La Commission européenne a pris une décision attendue : à partir du 1er septembre, une nouvelle règle s’appliquera dans tous les aéroports européens après plusieurs mois de tests.
Les voyageurs confrontés à une ancienne règle frustrante
Si vous avez déjà pris l’avion, vous connaissez sans doute ce scénario : lors du contrôle de sécurité, un agent détecte un liquide dans vos bagages cabine. Si ce liquide dépasse les 100 ml, vous devez vous en séparer avant d’embarquer. Si cela peut paraître anodin pour une simple bouteille d’eau, c’est bien plus agaçant lorsqu’il s’agit d’un flacon de parfum coûteux. Cette règle, en vigueur depuis 2006, visait à empêcher l’introduction de liquides explosifs à bord. Les passagers étaient donc contraints de limiter les contenants de liquides à 100 ml, placés dans une pochette plastique transparente pour faciliter les contrôles.
Une évolution technologique qui avait levé la restriction
Grâce aux avancées technologiques, cette restriction avait été levée au début de l’année 2024. Les nouveaux scanners, capables de détecter les liquides explosifs, ont rendu obsolète la limite des 100 ml. En mars 2023, l’aéroport de Londres City fut l’un des premiers à abandonner cette mesure grâce à des scanners 3D de dernière génération, également utilisés dans le domaine médical. De nombreux aéroports européens ont suivi, adoptant ces scanners pour faciliter le contrôle des bagages.
Un retour en arrière pour la Commission européenne
Cependant, après plusieurs mois de tests, des problèmes ont été relevés lors de la détection de certains liquides. Les scanners, bien que très performants, semblent moins fiables lorsque la quantité de liquide dépasse un certain seuil. Face à ces difficultés, la Commission européenne a décidé de rétablir la règle des 100 ml à partir du 1ᵉʳ septembre, pour garantir la sécurité des passagers.
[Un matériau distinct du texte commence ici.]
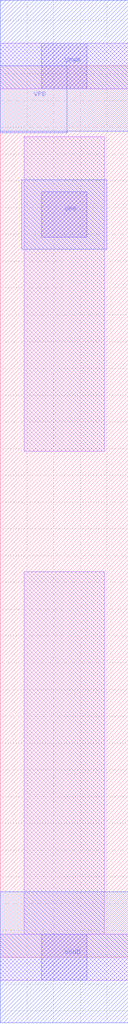
<source format=lef>
# Copyright 2020 The SkyWater PDK Authors
#
# Licensed under the Apache License, Version 2.0 (the "License");
# you may not use this file except in compliance with the License.
# You may obtain a copy of the License at
#
#     https://www.apache.org/licenses/LICENSE-2.0
#
# Unless required by applicable law or agreed to in writing, software
# distributed under the License is distributed on an "AS IS" BASIS,
# WITHOUT WARRANTIES OR CONDITIONS OF ANY KIND, either express or implied.
# See the License for the specific language governing permissions and
# limitations under the License.
#
# SPDX-License-Identifier: Apache-2.0

VERSION 5.5 ;
NAMESCASESENSITIVE ON ;
BUSBITCHARS "[]" ;
DIVIDERCHAR "/" ;
MACRO sky130_fd_sc_hs__tapvgnd_1
  CLASS CORE WELLTAP ;
  SOURCE USER ;
  ORIGIN  0.000000  0.000000 ;
  SIZE  0.480000 BY  3.330000 ;
  SYMMETRY X Y ;
  SITE unit ;
  PIN VGND
    DIRECTION INOUT ;
    USE GROUND ;
    PORT
      LAYER met1 ;
        RECT 0.000000 -0.245000 0.480000 0.245000 ;
    END
  END VGND
  PIN VPB
    DIRECTION INOUT ;
    USE POWER ;
    PORT
      LAYER met1 ;
        RECT 0.000000 3.080000 0.250000 3.330000 ;
    END
    PORT
      LAYER met1 ;
        RECT 0.080000 2.645000 0.400000 2.905000 ;
    END
  END VPB
  PIN VPWR
    DIRECTION INOUT ;
    USE POWER ;
    PORT
      LAYER met1 ;
        RECT 0.000000 3.085000 0.480000 3.575000 ;
    END
  END VPWR
  OBS
    LAYER li1 ;
      RECT 0.000000 -0.085000 0.480000 0.085000 ;
      RECT 0.000000  3.245000 0.480000 3.415000 ;
      RECT 0.090000  0.085000 0.390000 1.440000 ;
      RECT 0.090000  1.890000 0.390000 3.065000 ;
    LAYER mcon ;
      RECT 0.155000 -0.085000 0.325000 0.085000 ;
      RECT 0.155000  2.690000 0.325000 2.860000 ;
      RECT 0.155000  3.245000 0.325000 3.415000 ;
  END
END sky130_fd_sc_hs__tapvgnd_1
END LIBRARY

</source>
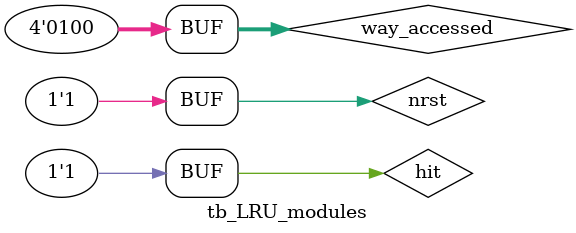
<source format=v>
`timescale 1ns / 1ps


module tb_LRU_modules();

    reg [3:0] way_accessed; // one hot encoding input from way_hit
    reg nrst, hit;
    wire [3:0] LRU;
    
    
    fourway_LRU LRU_nodule(.nrst(nrst), .i_way_accessed(way_accessed), .i_hit(hit), .o_LRU(LRU));
    
    initial begin
        nrst = 0;
        hit = 0;
        way_accessed = 0;
        #512
        nrst = 1;
        hit = 1;
        way_accessed = 4'b0001;
        #40
        way_accessed = 4'b0100;
        
    end
    
    
endmodule

</source>
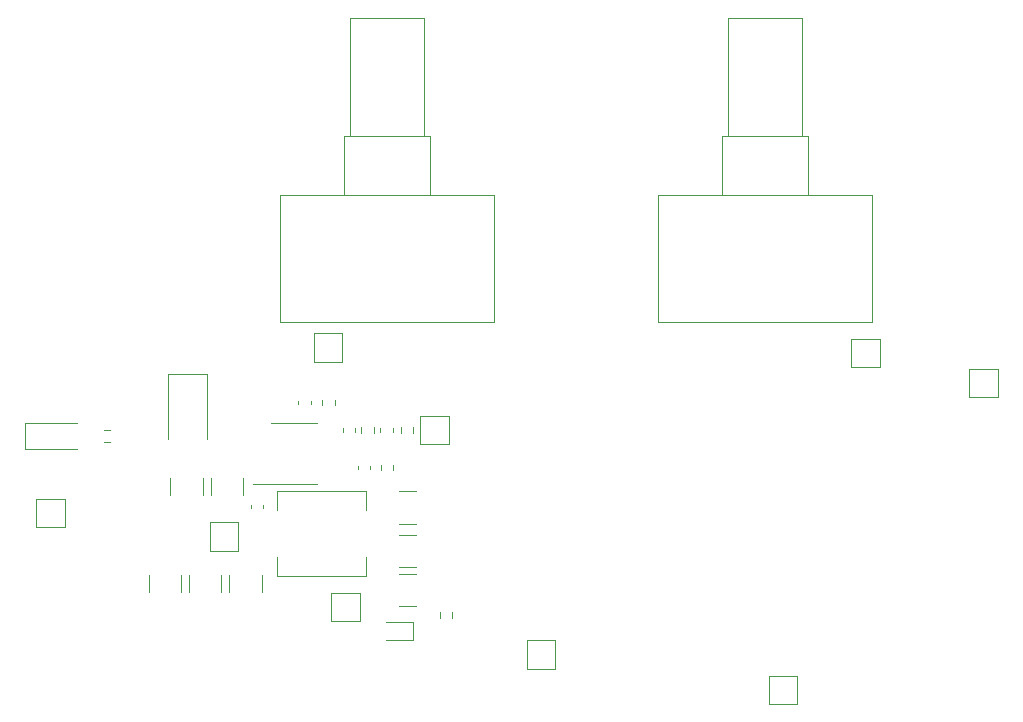
<source format=gbr>
%TF.GenerationSoftware,KiCad,Pcbnew,(7.0.0)*%
%TF.CreationDate,2023-06-19T20:16:09-07:00*%
%TF.ProjectId,main_board,6d61696e-5f62-46f6-9172-642e6b696361,B*%
%TF.SameCoordinates,Original*%
%TF.FileFunction,Legend,Bot*%
%TF.FilePolarity,Positive*%
%FSLAX46Y46*%
G04 Gerber Fmt 4.6, Leading zero omitted, Abs format (unit mm)*
G04 Created by KiCad (PCBNEW (7.0.0)) date 2023-06-19 20:16:09*
%MOMM*%
%LPD*%
G01*
G04 APERTURE LIST*
%ADD10C,0.120000*%
G04 APERTURE END LIST*
D10*
%TO.C,TP6*%
X174300000Y-51800000D02*
X174300000Y-54200000D01*
X174300000Y-54200000D02*
X176700000Y-54200000D01*
X176700000Y-51800000D02*
X174300000Y-51800000D01*
X176700000Y-54200000D02*
X176700000Y-51800000D01*
%TO.C,C6*%
X125998854Y-62200091D02*
X127421358Y-62200091D01*
X125998854Y-64920091D02*
X127421358Y-64920091D01*
%TO.C,TP1*%
X110010106Y-64800000D02*
X110010106Y-67200000D01*
X110010106Y-67200000D02*
X112410106Y-67200000D01*
X112410106Y-64800000D02*
X110010106Y-64800000D01*
X112410106Y-67200000D02*
X112410106Y-64800000D01*
%TO.C,R2*%
X124487606Y-60397349D02*
X124487606Y-59922833D01*
X125532606Y-60397349D02*
X125532606Y-59922833D01*
%TO.C,TP10*%
X127800000Y-55800000D02*
X127800000Y-58200000D01*
X127800000Y-58200000D02*
X130200000Y-58200000D01*
X130200000Y-55800000D02*
X127800000Y-55800000D01*
X130200000Y-58200000D02*
X130200000Y-55800000D01*
%TO.C,C7*%
X112770106Y-61048839D02*
X112770106Y-62471343D01*
X110050106Y-61048839D02*
X110050106Y-62471343D01*
%TO.C,R7*%
X129477500Y-72912258D02*
X129477500Y-72437742D01*
X130522500Y-72912258D02*
X130522500Y-72437742D01*
%TO.C,R1*%
X122817500Y-57222349D02*
X122817500Y-56747833D01*
X123862500Y-57222349D02*
X123862500Y-56747833D01*
%TO.C,R3*%
X126162606Y-57237258D02*
X126162606Y-56762742D01*
X127207606Y-57237258D02*
X127207606Y-56762742D01*
%TO.C,D1*%
X94340000Y-56390000D02*
X98750000Y-56390000D01*
X94340000Y-58610000D02*
X94340000Y-56390000D01*
X98750000Y-58610000D02*
X94340000Y-58610000D01*
%TO.C,L1*%
X115650106Y-62200091D02*
X115650106Y-63750091D01*
X115650106Y-62200091D02*
X123170106Y-62200091D01*
X115650106Y-69320091D02*
X115650106Y-67770091D01*
X115650106Y-69320091D02*
X123170106Y-69320091D01*
X123170106Y-62200091D02*
X123170106Y-63750091D01*
X123170106Y-69320091D02*
X123170106Y-67770091D01*
%TO.C,RV1*%
X128120000Y-22080000D02*
X121880000Y-22080000D01*
X128620000Y-32080000D02*
X121380000Y-32080000D01*
X128120000Y-32080000D02*
X128120000Y-22080000D01*
X121880000Y-32080000D02*
X121880000Y-22080000D01*
X134070000Y-37080000D02*
X115930000Y-37080000D01*
X128620000Y-37080000D02*
X128620000Y-32080000D01*
X121380000Y-37080000D02*
X121380000Y-32080000D01*
X134070000Y-47820000D02*
X134070000Y-37080000D01*
X134070000Y-47820000D02*
X115930000Y-47820000D01*
X115930000Y-47820000D02*
X115930000Y-37080000D01*
%TO.C,C12*%
X108240000Y-70711252D02*
X108240000Y-69288748D01*
X110960000Y-70711252D02*
X110960000Y-69288748D01*
%TO.C,R4*%
X119517499Y-54887258D02*
X119517499Y-54412742D01*
X120562499Y-54887258D02*
X120562499Y-54412742D01*
%TO.C,TP5*%
X139200000Y-77200000D02*
X139200000Y-74800000D01*
X139200000Y-74800000D02*
X136800000Y-74800000D01*
X136800000Y-77200000D02*
X139200000Y-77200000D01*
X136800000Y-74800000D02*
X136800000Y-77200000D01*
%TO.C,C9*%
X125998852Y-65900090D02*
X127421356Y-65900090D01*
X125998852Y-68620090D02*
X127421356Y-68620090D01*
%TO.C,C4*%
X118510000Y-54509419D02*
X118510000Y-54790579D01*
X117490000Y-54509419D02*
X117490000Y-54790579D01*
%TO.C,C1*%
X109370106Y-61048839D02*
X109370106Y-62471343D01*
X106650106Y-61048839D02*
X106650106Y-62471343D01*
%TO.C,R5*%
X101062742Y-56977500D02*
X101537258Y-56977500D01*
X101062742Y-58022500D02*
X101537258Y-58022500D01*
%TO.C,C11*%
X114360000Y-69288748D02*
X114360000Y-70711252D01*
X111640000Y-69288748D02*
X111640000Y-70711252D01*
%TO.C,D3*%
X127157499Y-74735000D02*
X124872499Y-74735000D01*
X127157499Y-73265000D02*
X127157499Y-74735000D01*
X124872499Y-73265000D02*
X127157499Y-73265000D01*
%TO.C,D2*%
X109760106Y-52250091D02*
X109760106Y-57760091D01*
X106460106Y-52250091D02*
X109760106Y-52250091D01*
X106460106Y-52250091D02*
X106460106Y-57760091D01*
%TO.C,C10*%
X122500104Y-60300669D02*
X122500104Y-60019509D01*
X123520104Y-60300669D02*
X123520104Y-60019509D01*
%TO.C,C13*%
X104840000Y-70711252D02*
X104840000Y-69288748D01*
X107560000Y-70711252D02*
X107560000Y-69288748D01*
%TO.C,TP4*%
X159700000Y-80200000D02*
X159700000Y-77800000D01*
X159700000Y-77800000D02*
X157300000Y-77800000D01*
X157300000Y-80200000D02*
X159700000Y-80200000D01*
X157300000Y-77800000D02*
X157300000Y-80200000D01*
%TO.C,C8*%
X125998854Y-69200091D02*
X127421358Y-69200091D01*
X125998854Y-71920091D02*
X127421358Y-71920091D01*
%TO.C,U1*%
X117110000Y-56440000D02*
X115160000Y-56440000D01*
X117110000Y-56440000D02*
X119060000Y-56440000D01*
X117110000Y-61560000D02*
X113660000Y-61560000D01*
X117110000Y-61560000D02*
X119060000Y-61560000D01*
%TO.C,TP3*%
X121200000Y-51200000D02*
X121200000Y-48800000D01*
X121200000Y-48800000D02*
X118800000Y-48800000D01*
X118800000Y-51200000D02*
X121200000Y-51200000D01*
X118800000Y-48800000D02*
X118800000Y-51200000D01*
%TO.C,TP7*%
X166700000Y-51700000D02*
X166700000Y-49300000D01*
X166700000Y-49300000D02*
X164300000Y-49300000D01*
X164300000Y-51700000D02*
X166700000Y-51700000D01*
X164300000Y-49300000D02*
X164300000Y-51700000D01*
%TO.C,TP11*%
X97700000Y-65200000D02*
X97700000Y-62800000D01*
X97700000Y-62800000D02*
X95300000Y-62800000D01*
X95300000Y-65200000D02*
X97700000Y-65200000D01*
X95300000Y-62800000D02*
X95300000Y-65200000D01*
%TO.C,TP9*%
X120260000Y-70800000D02*
X120260000Y-73200000D01*
X120260000Y-73200000D02*
X122660000Y-73200000D01*
X122660000Y-70800000D02*
X120260000Y-70800000D01*
X122660000Y-73200000D02*
X122660000Y-70800000D01*
%TO.C,C5*%
X121230000Y-57125671D02*
X121230000Y-56844511D01*
X122250000Y-57125671D02*
X122250000Y-56844511D01*
%TO.C,RV2*%
X160120000Y-22080000D02*
X153880000Y-22080000D01*
X160620000Y-32080000D02*
X153380000Y-32080000D01*
X160120000Y-32080000D02*
X160120000Y-22080000D01*
X153880000Y-32080000D02*
X153880000Y-22080000D01*
X166070000Y-37080000D02*
X147930000Y-37080000D01*
X160620000Y-37080000D02*
X160620000Y-32080000D01*
X153380000Y-37080000D02*
X153380000Y-32080000D01*
X166070000Y-47820000D02*
X166070000Y-37080000D01*
X166070000Y-47820000D02*
X147930000Y-47820000D01*
X147930000Y-47820000D02*
X147930000Y-37080000D01*
%TO.C,C3*%
X114520106Y-63319511D02*
X114520106Y-63600671D01*
X113500106Y-63319511D02*
X113500106Y-63600671D01*
%TO.C,C2*%
X124429999Y-57125671D02*
X124429999Y-56844511D01*
X125449999Y-57125671D02*
X125449999Y-56844511D01*
%TD*%
M02*

</source>
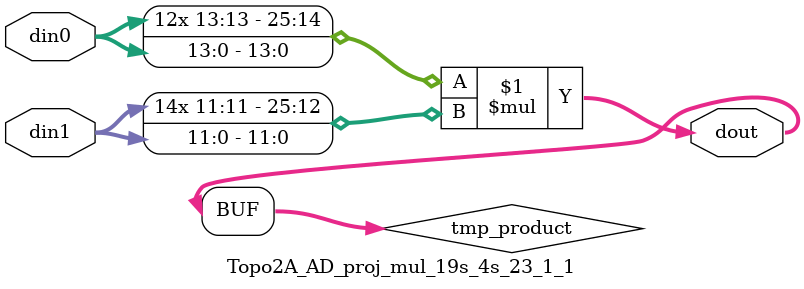
<source format=v>

`timescale 1 ns / 1 ps

 (* use_dsp = "no" *)  module Topo2A_AD_proj_mul_19s_4s_23_1_1(din0, din1, dout);
parameter ID = 1;
parameter NUM_STAGE = 0;
parameter din0_WIDTH = 14;
parameter din1_WIDTH = 12;
parameter dout_WIDTH = 26;

input [din0_WIDTH - 1 : 0] din0; 
input [din1_WIDTH - 1 : 0] din1; 
output [dout_WIDTH - 1 : 0] dout;

wire signed [dout_WIDTH - 1 : 0] tmp_product;



























assign tmp_product = $signed(din0) * $signed(din1);








assign dout = tmp_product;





















endmodule

</source>
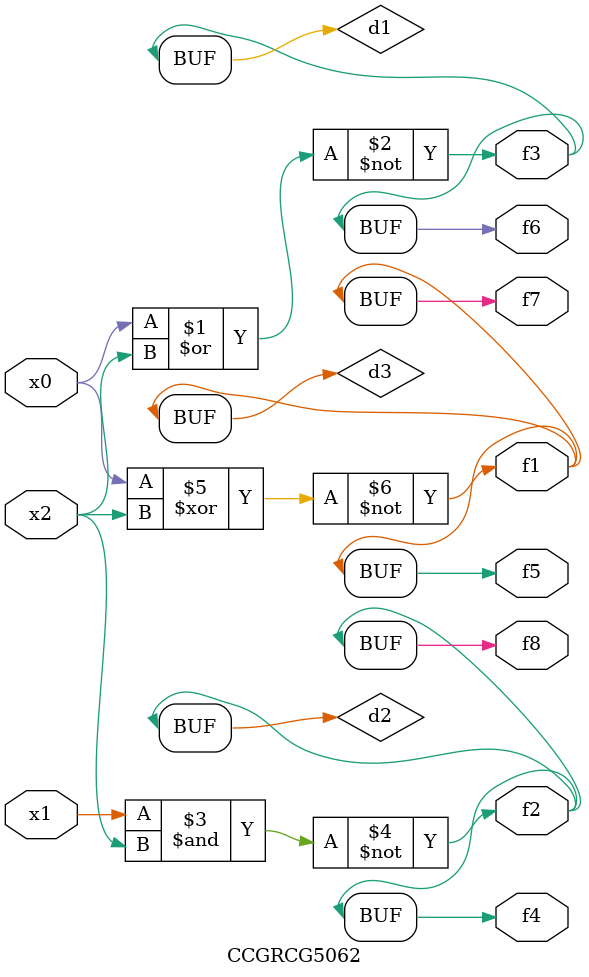
<source format=v>
module CCGRCG5062(
	input x0, x1, x2,
	output f1, f2, f3, f4, f5, f6, f7, f8
);

	wire d1, d2, d3;

	nor (d1, x0, x2);
	nand (d2, x1, x2);
	xnor (d3, x0, x2);
	assign f1 = d3;
	assign f2 = d2;
	assign f3 = d1;
	assign f4 = d2;
	assign f5 = d3;
	assign f6 = d1;
	assign f7 = d3;
	assign f8 = d2;
endmodule

</source>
Un retour à la normale… pour combien de temps ?
Cette décision est une déception pour de nombreux aéroports qui avaient investi massivement dans cette nouvelle technologie, espérant ainsi réduire les temps d’attente aux contrôles de sécurité. Toutefois, ces scanners ne seront pas inutiles pour autant : ils permettent aux passagers de ne plus sortir leur ordinateur portable ou tablette lors des contrôles, un gain de temps apprécié.
La Commission européenne n’a pas totalement renoncé à la levée de cette restriction. Des investigations supplémentaires sont en cours pour assurer une détection fiable, quelle que soit la quantité de liquide transporté. Aucune date n’a encore été fixée pour une nouvelle évaluation de la situation.